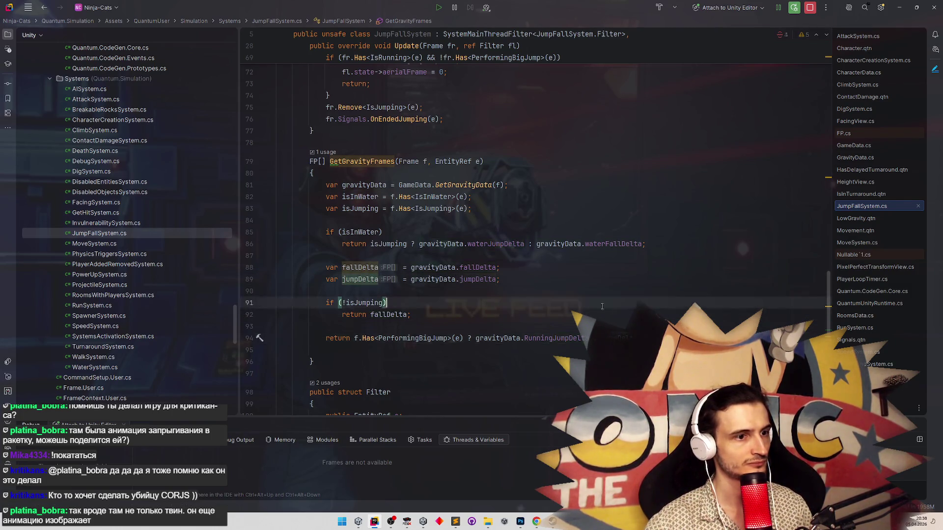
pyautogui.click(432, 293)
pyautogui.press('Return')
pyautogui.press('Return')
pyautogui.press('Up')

┄┄┄┄┄┄┄┄┄┄

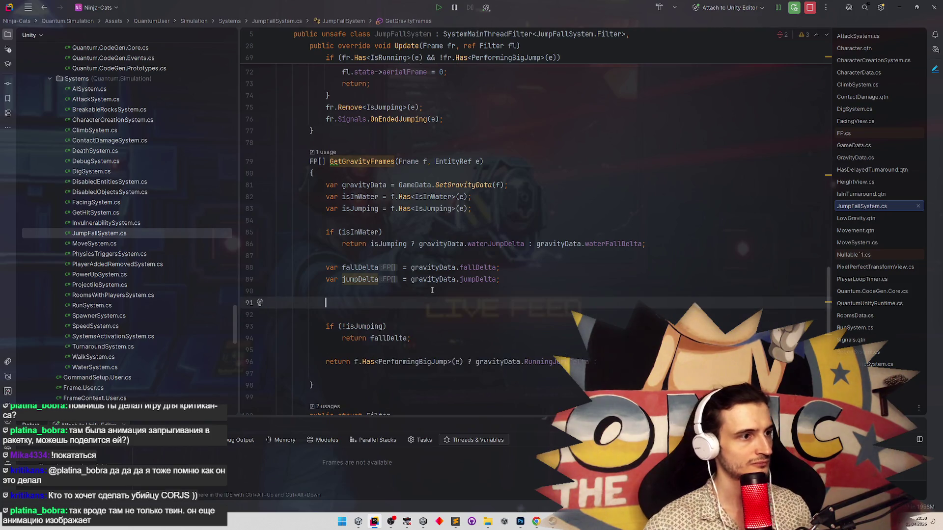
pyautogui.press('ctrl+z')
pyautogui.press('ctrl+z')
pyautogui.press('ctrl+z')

┄┄┄┄┄┄┄┄┄┄

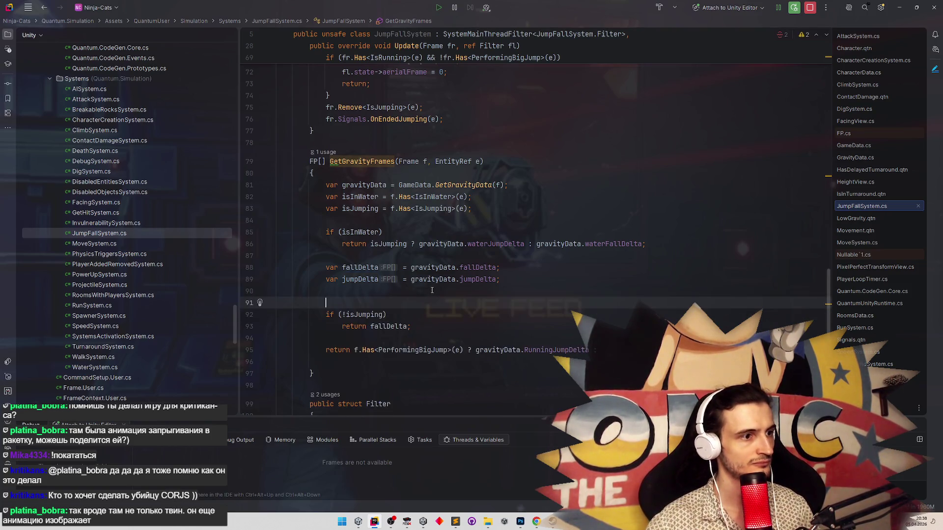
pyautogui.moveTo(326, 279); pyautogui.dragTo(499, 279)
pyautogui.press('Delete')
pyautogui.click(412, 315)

┄┄┄┄┄┄┄┄┄┄

◆ **Your task**
In the entries above, find the line holding "pyautogui.click(432, 293)" and the line holding "pyautogui.press('Up')"; print both of them and every line between, exactly, and nothing else.

◆ **Result of the task**
pyautogui.click(432, 293)
pyautogui.press('Return')
pyautogui.press('Return')
pyautogui.press('Up')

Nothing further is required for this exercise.